Reducing at Christmas – how can I politely say thanks but no thanks to gifts?
I meant to post this on Tuesday – the start of advent – but after being away, I didn’t have time to do it justice so here it is now.
I haven’t celebrated Christmas for about a decade. Because I’ve got a tiny-small family, Christmas was never a big deal in our house and my participation in it has waned as the years went on until I stopped celebrating it altogether in about 2001-2002. I’m not a Christian so all that side of things is lost on me, I see my family whenever I want to, and I give gifts when I see/make something for someone rather than waiting until a date in December. For the last few years, I’ve worked on Christmas day – a perfect low-traffic day for new introducing designs or features for websites we run. True, part of it is a somewhat cynical reaction to the huge amount of waste and excess at this time of year, but it’s not that I’m particularly bah humbug about it: I just don’t participate in it in the same way many people don’t celebrate, for example, Eid or Hanukkah.
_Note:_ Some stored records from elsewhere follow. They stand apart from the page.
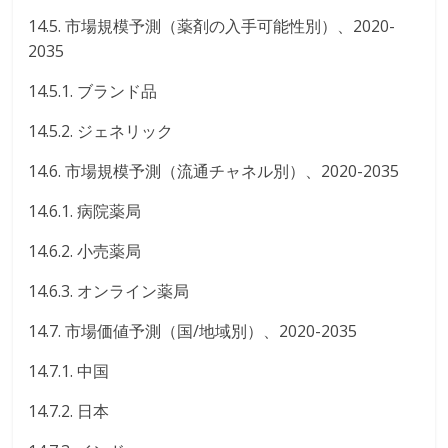
14.5. 市場規模予測（薬剤の入手可能性別）、2020-
2035
14.5.1. ブランド品
14.5.2. ジェネリック
14.6. 市場規模予測（流通チャネル別）、2020-2035
14.6.1. 病院薬局
14.6.2. 小売薬局
14.6.3. オンライン薬局
14.7. 市場価値予測（国/地域別）、2020-2035
14.7.1. 中国
14.7.2. 日本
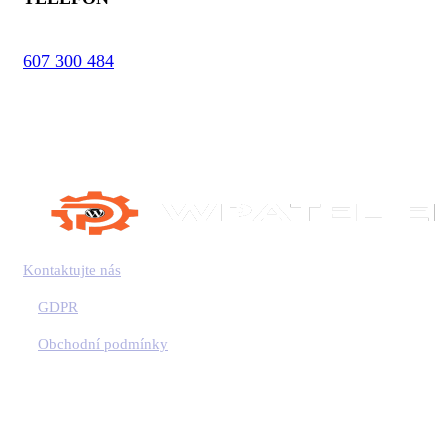
607 300 484
Kontaktujte nás
GDPR
Obchodní podmínky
The gifts thing though is still a bit of a problem. In previous years, we’ve had long, difficult arguments with our families over gift giving. Giving is a big part of Christmas for them and as much as we’ve tried to push them that way, giving to charities on our behalf just isn’t the same for them. We end up feeling selfish for not letting them buy stuff for us and ungrateful for not willingly accepting the stuff they inevitable do buy for us. But we spend all year trying very hard not to buy stuff we don’t need, to reduce our consumption and our waste output, and then get a selection of random unneeded things, often novelty items wrapped in one-time-use shiny paper and bows. I realise they’re gifts given out of love but it’s not just that – there is so much pressure to give commercially bought gifts at Christmas – last year, my mum said she felt she had to give me things because she’d bought stuff for my brother and it wouldn’t be fair otherwise. (I didn’t care about “fairness” but it was a big deal to her.)
Has anyone else been in a similar situation on the giving or receiving end? What strategies have you used to deal with it? I always thought Christmas lists to family as an adult were a bit snotty but I guess that would solve the unwanted/unneeded problem. I realise that the whole issue is a bit of a snotty, my-diamond-shoes-are-too-tight one but I’d love to hear your thoughts.